On the 7th of July I left the mill, and crossed to a stream emptying into the American fork, three or four miles below the saw mill. I struck this stream (now known as Weber's creek) at the washings of Sunol & Co. They had about thirty Indians employed, whom they payed in merchandise. They were getting gold of a character similar to that found on the main fork, and doubtless in sufficient quantities to satisfy them. I send you a small specimen, presented by this company, of their gold. From this point we proceeded up the stream about eight miles, where we found a great many people and Indians—some engaged in the bed of the stream, and others in the small side valleys that put into it. These latter are exceedingly rich, and two ounces were considered an ordinary yield for a day's work. A small gutter, not more than a hundred yards long by four feet wide and two or three feet deep, was pointed out to me as the one where two men— William Daly and Parry McCoon—had, a short time before, obtained 17,000 dollars worth of gold. Capt. Weber informed me that he knew that these two men had employed four white men and about a hundred Indians, and that at the end of one week's work, they paid off their party, and had left $10,000 worth of this gold. Another small ravine was shown me, from which had been taken upwards of $12,000 worth of gold. Hundreds of similar ravines to all appearances are as yet untouched. I could not have credited these reports had I not seen, in the abundance of the precious metal, evidence of their truth.

Mr. Neligh, an agent of Commodore Stockton, had been at work about three weeks in the neighborhood, and showed me in bags and bottles over $2,000 worth of gold; and Mr. Lyman, a gentleman of education and worthy of every credit, said he had been engaged with four others, with a machine, on the American fork, just below Sutter's mill; that they worked eight days, and that his share was at the rate of $50 a day; but hearing that others were doing better at Weber's place they had removed there, and were then on the point of resuming operations. I might tell of hundreds of similar instances; but to illustrate how plentiful the gold was in the pockets of common laborers, I will mention a simple occurrence which took place in my presence when I was at Weber's store. This store was nothing but an arbor of bushes, under which he had exposed for sale goods and groceries suited to his customers. A man came in, picked up a box of Seidlitz powders and asked the price. Captain Weber told him it was not for sale. The man offered an ounce of gold, but Capt. Weber told it only cost fifty cents, and he did not wish to sell it. The man then offered an ounce and a half, when Capt. Weber had to take it. The prices of all things are high, and yet Indians, who before hardly knew what a breech cloth was, can now afford to buy the most gaudy dresses.

The country on either side of Weber's creek is much broken up by hills, and is intersected in every direction by small streams or ravines, which contain more or less gold. Those that have been worked are barely scratched; and although thousands of ounces have been carried away, I do not consider that a serious impression has been made upon the whole. Every day was developing new and richer deposits; and the only impression seemed to be, that the metal would be found in such abundance as seriously to depreciate in value.

Work request A: Please copy the listing lines from the line with "Scala Hosting! 🌐" to the line with "Whether you prioritize", substituting "Driving Schools" for "Locksmith Schools" wherever it occurs and leaving everything else unchanged. Return only those lines.

Given data:

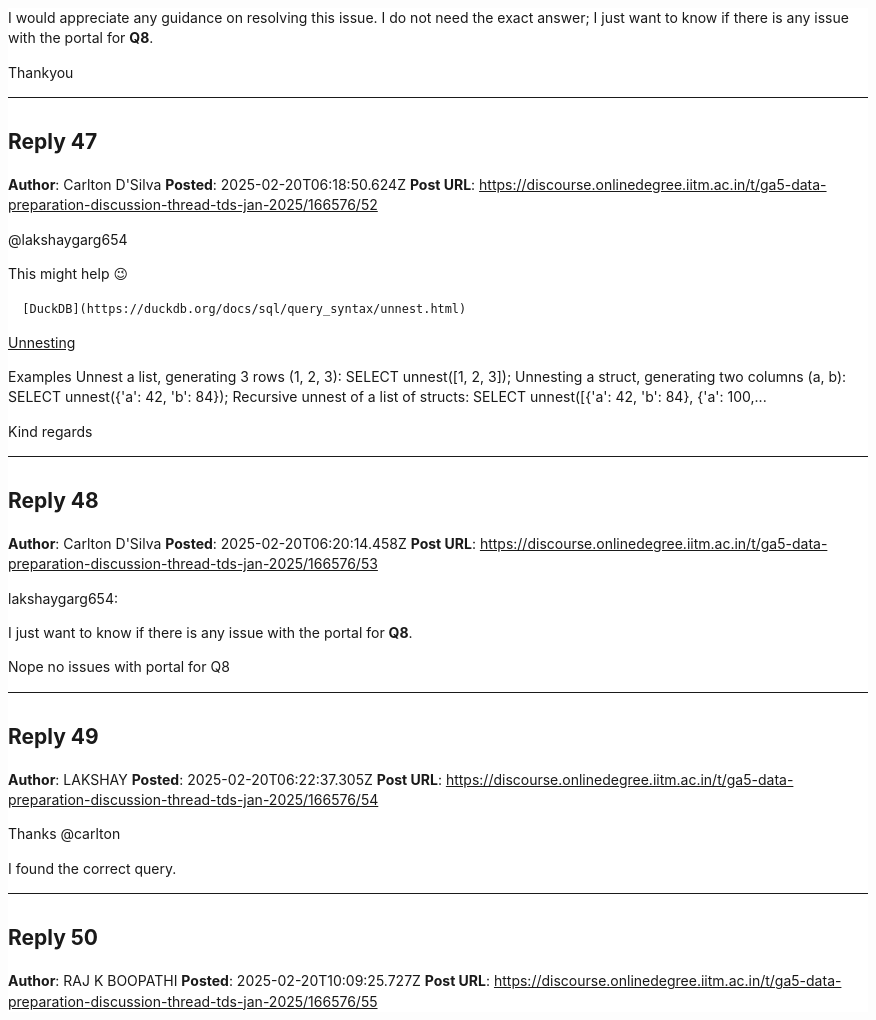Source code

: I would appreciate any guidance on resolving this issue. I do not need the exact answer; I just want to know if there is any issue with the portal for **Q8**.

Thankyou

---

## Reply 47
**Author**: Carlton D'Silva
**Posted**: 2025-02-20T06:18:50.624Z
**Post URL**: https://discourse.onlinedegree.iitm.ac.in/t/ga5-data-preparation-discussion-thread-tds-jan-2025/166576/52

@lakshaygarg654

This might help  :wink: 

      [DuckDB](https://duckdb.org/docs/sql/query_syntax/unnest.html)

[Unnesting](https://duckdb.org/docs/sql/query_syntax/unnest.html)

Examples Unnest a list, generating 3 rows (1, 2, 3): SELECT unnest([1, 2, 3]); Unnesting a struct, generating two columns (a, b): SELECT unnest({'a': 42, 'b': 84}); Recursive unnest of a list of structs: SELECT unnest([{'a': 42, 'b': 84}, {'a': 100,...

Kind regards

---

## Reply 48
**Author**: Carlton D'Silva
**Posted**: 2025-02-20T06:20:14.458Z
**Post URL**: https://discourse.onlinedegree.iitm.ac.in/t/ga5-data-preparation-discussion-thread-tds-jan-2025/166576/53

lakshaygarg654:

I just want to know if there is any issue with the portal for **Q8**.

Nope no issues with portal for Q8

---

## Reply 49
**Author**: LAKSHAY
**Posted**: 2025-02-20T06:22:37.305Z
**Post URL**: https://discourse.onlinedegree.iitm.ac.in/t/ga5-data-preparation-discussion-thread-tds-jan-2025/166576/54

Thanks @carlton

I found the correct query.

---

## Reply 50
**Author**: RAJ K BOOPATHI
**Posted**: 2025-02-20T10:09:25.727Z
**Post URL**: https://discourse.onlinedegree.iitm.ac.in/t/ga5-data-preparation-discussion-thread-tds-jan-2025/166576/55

---

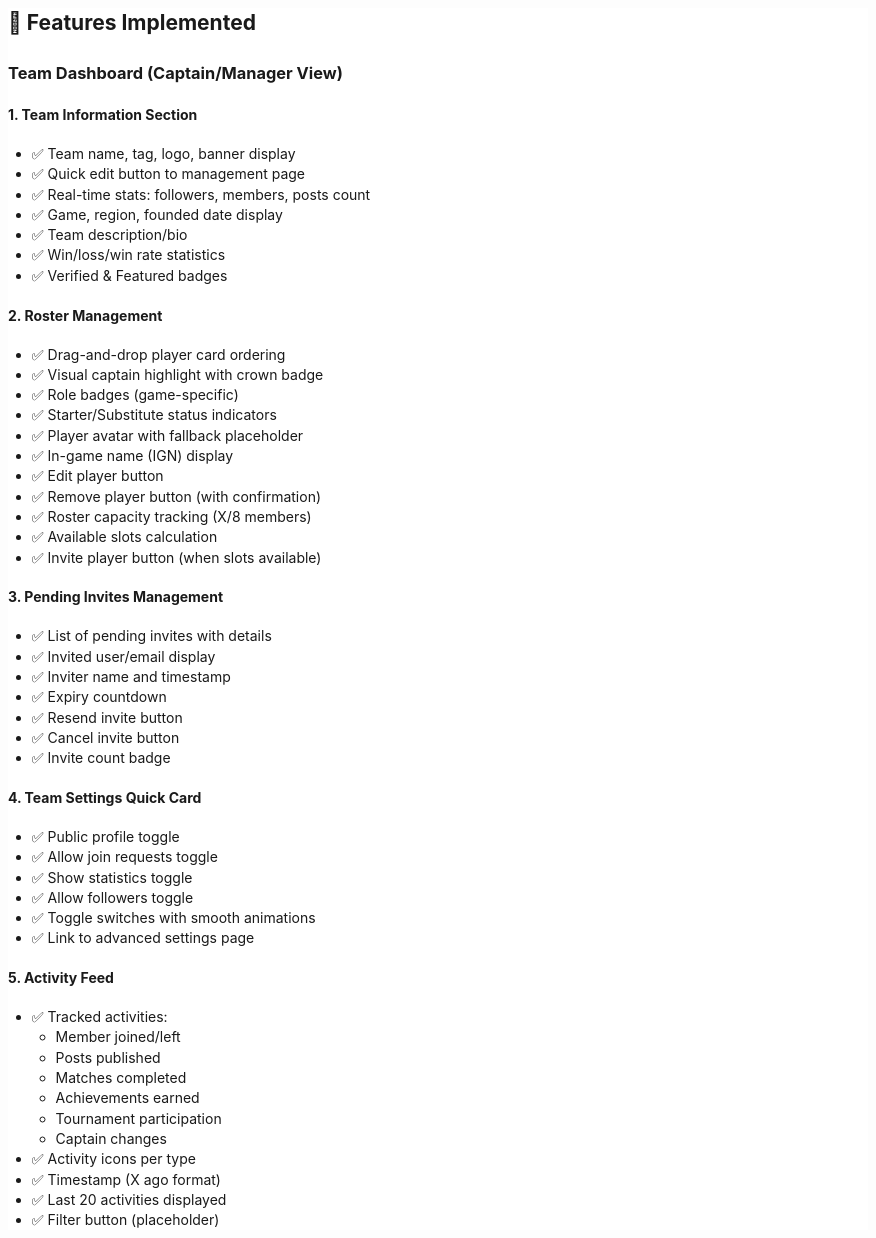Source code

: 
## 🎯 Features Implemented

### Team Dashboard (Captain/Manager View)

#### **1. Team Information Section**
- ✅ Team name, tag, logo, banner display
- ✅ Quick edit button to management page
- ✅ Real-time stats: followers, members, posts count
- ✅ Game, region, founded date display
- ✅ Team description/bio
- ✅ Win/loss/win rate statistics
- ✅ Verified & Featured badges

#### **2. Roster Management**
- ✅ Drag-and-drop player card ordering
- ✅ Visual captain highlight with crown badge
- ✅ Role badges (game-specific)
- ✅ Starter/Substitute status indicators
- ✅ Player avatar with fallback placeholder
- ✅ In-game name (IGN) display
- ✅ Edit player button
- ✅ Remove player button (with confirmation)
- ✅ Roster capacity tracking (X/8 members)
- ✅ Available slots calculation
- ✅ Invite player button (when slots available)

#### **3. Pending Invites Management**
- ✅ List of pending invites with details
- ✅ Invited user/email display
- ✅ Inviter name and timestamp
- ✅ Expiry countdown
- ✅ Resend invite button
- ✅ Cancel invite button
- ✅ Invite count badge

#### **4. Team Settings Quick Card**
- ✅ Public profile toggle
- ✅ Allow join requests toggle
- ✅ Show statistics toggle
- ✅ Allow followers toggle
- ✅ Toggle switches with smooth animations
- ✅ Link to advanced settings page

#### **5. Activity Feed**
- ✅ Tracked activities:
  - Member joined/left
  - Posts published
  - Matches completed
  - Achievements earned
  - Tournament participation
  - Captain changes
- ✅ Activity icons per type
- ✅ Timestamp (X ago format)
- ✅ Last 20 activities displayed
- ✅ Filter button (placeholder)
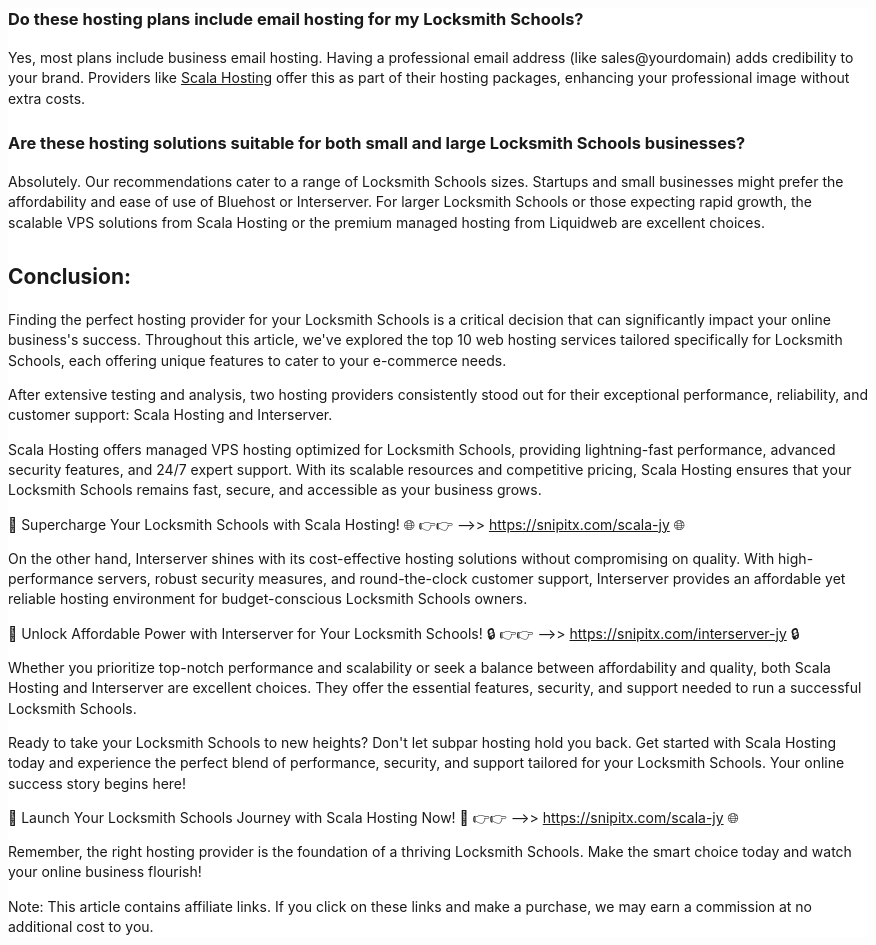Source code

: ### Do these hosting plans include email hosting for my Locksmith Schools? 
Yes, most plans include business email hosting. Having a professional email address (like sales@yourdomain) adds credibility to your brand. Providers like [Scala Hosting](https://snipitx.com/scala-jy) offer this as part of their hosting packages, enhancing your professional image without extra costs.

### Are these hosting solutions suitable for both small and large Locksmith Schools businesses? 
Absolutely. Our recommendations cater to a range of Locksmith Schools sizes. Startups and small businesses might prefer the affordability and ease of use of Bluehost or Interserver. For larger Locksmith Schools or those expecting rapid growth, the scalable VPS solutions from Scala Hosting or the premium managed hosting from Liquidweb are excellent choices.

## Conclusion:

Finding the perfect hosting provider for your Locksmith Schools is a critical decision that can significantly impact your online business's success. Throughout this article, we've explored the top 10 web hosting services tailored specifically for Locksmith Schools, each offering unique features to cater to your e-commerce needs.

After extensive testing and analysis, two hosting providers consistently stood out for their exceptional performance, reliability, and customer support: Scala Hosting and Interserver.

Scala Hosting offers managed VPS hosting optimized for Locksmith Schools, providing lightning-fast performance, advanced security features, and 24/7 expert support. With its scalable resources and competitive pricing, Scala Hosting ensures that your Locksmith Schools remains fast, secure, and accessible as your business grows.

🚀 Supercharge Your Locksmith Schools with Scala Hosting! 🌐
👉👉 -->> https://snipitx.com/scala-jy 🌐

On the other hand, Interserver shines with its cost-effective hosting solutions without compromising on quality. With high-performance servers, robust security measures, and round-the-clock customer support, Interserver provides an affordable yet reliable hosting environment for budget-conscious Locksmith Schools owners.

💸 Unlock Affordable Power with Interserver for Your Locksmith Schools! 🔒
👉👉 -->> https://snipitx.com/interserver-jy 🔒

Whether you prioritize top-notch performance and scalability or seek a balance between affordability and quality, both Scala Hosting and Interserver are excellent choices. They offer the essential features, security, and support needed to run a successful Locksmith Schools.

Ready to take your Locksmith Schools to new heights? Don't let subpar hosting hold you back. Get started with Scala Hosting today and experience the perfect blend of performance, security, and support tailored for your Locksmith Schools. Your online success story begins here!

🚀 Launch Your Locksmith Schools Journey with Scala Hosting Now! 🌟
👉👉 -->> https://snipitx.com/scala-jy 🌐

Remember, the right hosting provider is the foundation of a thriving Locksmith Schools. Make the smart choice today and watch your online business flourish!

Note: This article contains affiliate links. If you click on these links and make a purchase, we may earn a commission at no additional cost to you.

Work request B: Condense the paragraph of the gold diggings account that begins "The country on either side of Weber's creek" into a shorter version that keeps its main facts.

Expected answer A:
🚀 Supercharge Your Driving Schools with Scala Hosting! 🌐
👉👉 -->> https://snipitx.com/scala-jy 🌐

On the other hand, Interserver shines with its cost-effective hosting solutions without compromising on quality. With high-performance servers, robust security measures, and round-the-clock customer support, Interserver provides an affordable yet reliable hosting environment for budget-conscious Driving Schools owners.

💸 Unlock Affordable Power with Interserver for Your Driving Schools! 🔒
👉👉 -->> https://snipitx.com/interserver-jy 🔒

Whether you prioritize top-notch performance and scalability or seek a balance between affordability and quality, both Scala Hosting and Interserver are excellent choices. They offer the essential features, security, and support needed to run a successful Driving Schools.

Expected answer B: The hilly country around Weber's creek is cut by many small streams and ravines, all holding some gold. Those worked so far are barely scratched, and despite thousands of ounces carried off, the whole has hardly been touched. New and richer deposits appeared daily, and the common view was that gold would turn up in such abundance that its value would seriously fall.